Brigadier Polinesso climbed up onto a crate so the soldiers he commanded could see him. “We have a special new regiment alongside of us on the left, men,” he said. “You need to know this, so you will not take them for the enemy. They will wear the flag of Algarve on their left tunic sleeves. We expect them to fight like tigers-like tigers, do you hear?”
“Aye, Brigadier,” the assembled men of the Brigade chorused.
“Good. Very good. You are dismissed,” Polinesso said.
Sidroc scratched his head all the way back to his squad’s encampment. “What in blazes was he talking about? Who’s coming in next to us? We know about the Algarvians. We know about the Yaninans.”
“I’d like to kill the Yaninans, the way they run,” Ceorl said.
“They had some regiments of Sibians,” Werferth said, “but I think the Sibs went into Sulingen and never came out. Besides, Mezentio’s lost Sibiu, so he won’t get any more regiments there.”

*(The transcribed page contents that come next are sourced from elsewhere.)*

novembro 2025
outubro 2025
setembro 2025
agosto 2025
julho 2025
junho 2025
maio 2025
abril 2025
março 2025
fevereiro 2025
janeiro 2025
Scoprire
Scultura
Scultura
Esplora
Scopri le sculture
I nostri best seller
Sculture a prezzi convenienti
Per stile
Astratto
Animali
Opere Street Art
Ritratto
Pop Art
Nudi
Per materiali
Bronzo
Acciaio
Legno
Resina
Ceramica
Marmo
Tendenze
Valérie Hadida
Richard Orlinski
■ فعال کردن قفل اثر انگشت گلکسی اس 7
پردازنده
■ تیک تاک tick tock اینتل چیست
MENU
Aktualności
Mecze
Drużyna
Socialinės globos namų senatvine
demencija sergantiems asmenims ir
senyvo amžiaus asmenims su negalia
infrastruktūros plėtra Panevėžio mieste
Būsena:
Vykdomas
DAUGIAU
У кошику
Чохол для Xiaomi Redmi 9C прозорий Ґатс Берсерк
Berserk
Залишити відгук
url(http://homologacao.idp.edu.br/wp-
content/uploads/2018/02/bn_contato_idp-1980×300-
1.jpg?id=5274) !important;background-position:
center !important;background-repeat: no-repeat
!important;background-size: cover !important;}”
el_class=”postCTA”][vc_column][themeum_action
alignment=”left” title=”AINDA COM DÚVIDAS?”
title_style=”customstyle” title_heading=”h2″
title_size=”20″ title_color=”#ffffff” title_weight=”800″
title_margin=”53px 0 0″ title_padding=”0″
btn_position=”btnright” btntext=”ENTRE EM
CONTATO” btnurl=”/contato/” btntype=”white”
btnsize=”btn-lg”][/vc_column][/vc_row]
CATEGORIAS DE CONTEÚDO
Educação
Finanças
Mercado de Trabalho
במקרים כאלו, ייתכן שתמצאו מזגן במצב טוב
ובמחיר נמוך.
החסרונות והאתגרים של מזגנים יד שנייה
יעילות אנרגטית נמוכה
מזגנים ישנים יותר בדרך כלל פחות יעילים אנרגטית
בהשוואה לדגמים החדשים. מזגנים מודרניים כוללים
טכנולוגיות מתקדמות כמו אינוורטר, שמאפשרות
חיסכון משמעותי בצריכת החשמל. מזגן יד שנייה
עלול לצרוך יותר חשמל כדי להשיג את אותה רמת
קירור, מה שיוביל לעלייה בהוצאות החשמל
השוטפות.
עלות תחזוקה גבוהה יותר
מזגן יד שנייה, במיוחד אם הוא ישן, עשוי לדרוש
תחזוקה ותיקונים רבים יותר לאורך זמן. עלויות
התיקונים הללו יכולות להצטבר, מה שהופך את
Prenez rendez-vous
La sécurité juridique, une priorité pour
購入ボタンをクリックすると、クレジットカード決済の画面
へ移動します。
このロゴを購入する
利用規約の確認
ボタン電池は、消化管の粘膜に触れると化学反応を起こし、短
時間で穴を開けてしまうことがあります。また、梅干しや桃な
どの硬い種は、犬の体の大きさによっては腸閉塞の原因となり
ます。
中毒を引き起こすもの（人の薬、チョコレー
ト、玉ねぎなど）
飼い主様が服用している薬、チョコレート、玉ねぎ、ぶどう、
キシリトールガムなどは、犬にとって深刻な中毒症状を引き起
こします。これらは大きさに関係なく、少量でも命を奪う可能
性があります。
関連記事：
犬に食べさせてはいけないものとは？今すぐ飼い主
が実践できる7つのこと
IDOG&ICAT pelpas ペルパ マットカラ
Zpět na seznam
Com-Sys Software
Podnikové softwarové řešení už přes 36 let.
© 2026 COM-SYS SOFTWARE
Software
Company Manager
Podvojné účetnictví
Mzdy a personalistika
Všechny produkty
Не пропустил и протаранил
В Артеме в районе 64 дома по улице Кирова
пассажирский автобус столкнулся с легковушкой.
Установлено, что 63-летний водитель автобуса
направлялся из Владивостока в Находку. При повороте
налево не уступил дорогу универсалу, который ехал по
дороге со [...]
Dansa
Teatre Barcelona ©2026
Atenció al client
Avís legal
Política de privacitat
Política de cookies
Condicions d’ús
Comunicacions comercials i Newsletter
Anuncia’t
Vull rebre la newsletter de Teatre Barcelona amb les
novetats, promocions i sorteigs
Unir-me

“Black Zuwayzin?” Sidroc suggested.
Ceorl howled laughter. “I’d like to see those naked whoresons down here, especially in the wintertime. They’d freeze their balls off, and that’s no joke.”
“Besides,” Werferth added, “they don’t wear tunics. How can they put flags on the sleeves of tunics they aren’t wearing?”
“All right, not Zuwayzin,” Sidroc said. “But who, then?”